Reduzir os riscos do sistema bancário paralelo

A UE apresenta proposta para regulamentar o sistema bancário paralelo que contribuiu para agravar a crise do crédito.
A maioria dos requisitos regulamentares impostos ao sector financeiro desde o início da crise económica de 2008 centrou-se no sistema bancário tradicional. Porém, o sistema bancário paralelo, que inclui fundos de retorno absoluto, participações privadas e posições de titularização, envolve actividades semelhantes às dos bancos mas não está tão regulamentado como estes últimos. Estas entidades não têm nomeadamente acesso ao apoio do Banco Central Europeu nem a um sistema de garantia de depósitos ou de dívidas.
Se, por um lado, o sector bancário paralelo ajuda a disponibilizar liquidez financeira ao sector bancário, por outro, nos anos mais recentes, foi fonte de instabilidade para o sistema financeiro mundial. Esta instabilidade contribuiu para o colapso do banco Lehman Brothers em 2008 e o congelamento dos mercados de crédito mundiais durante a crise financeira.
Na última década, o montante total dos activos dos bancos paralelos mais do que duplicou, passando para mais de 51 000 biliões de euros, representando actualmente perto de um terço do sistema financeiro mundial. Na Europa, o sistema bancário paralelo representa mais de 23 000 biliões de euros.

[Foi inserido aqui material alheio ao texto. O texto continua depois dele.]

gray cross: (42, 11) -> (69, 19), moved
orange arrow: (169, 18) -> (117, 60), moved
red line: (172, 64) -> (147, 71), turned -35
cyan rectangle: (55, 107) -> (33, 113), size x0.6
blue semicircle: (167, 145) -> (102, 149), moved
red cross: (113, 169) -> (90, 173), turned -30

Actuar, reagir, fazer é o slogan para as eleições europeias

Já começou a contagem decrescente para as eleições europeias que decorrem dentro de oito meses.
Os meios para tentar derrotar os habituais altos níveis de abstenção foram apresentados, esta terça-feira, na sessão plenária do Parlamento Europeu, em Estrasburgo.
Uma campanha que quer explicar porque é que esta eleição é tão decisiva.
“Pela primeira vez, cada grupo político vai nomear o seu candidato para Presidente da Comissão, em Março de 2014”, isto é, dois meses antes das eleições, explicou o eurodeputado austríaco Othmar Karas.
A campanha eleitoral vai custar 16 milhões de euros, recorrendo a acções no terreno, aos meios de comunicação social tradicionais e às redes sociais.
Uma estratégia para travar o aumento de movimentos extremistas e anti-europeus.
Mas o eurodeputado eurocéptico britânico Nigel Farage diz que é um desperdício: “Isto não vai fazer diferença nenhuma porque temos agora uma maioria de europeus, em todos os Estados-Membros, que estão insatisfeitos com esta Europa e com a direcção em que segue a União Europeia”.
“Actuar, reagir, fazer” é o slogan para as eleições que elegem 751 eurodeputados, num momento de grande crise económica.
O voto está marcado em Portugal para 25 de Maio, para escolher os 21 novos representantes.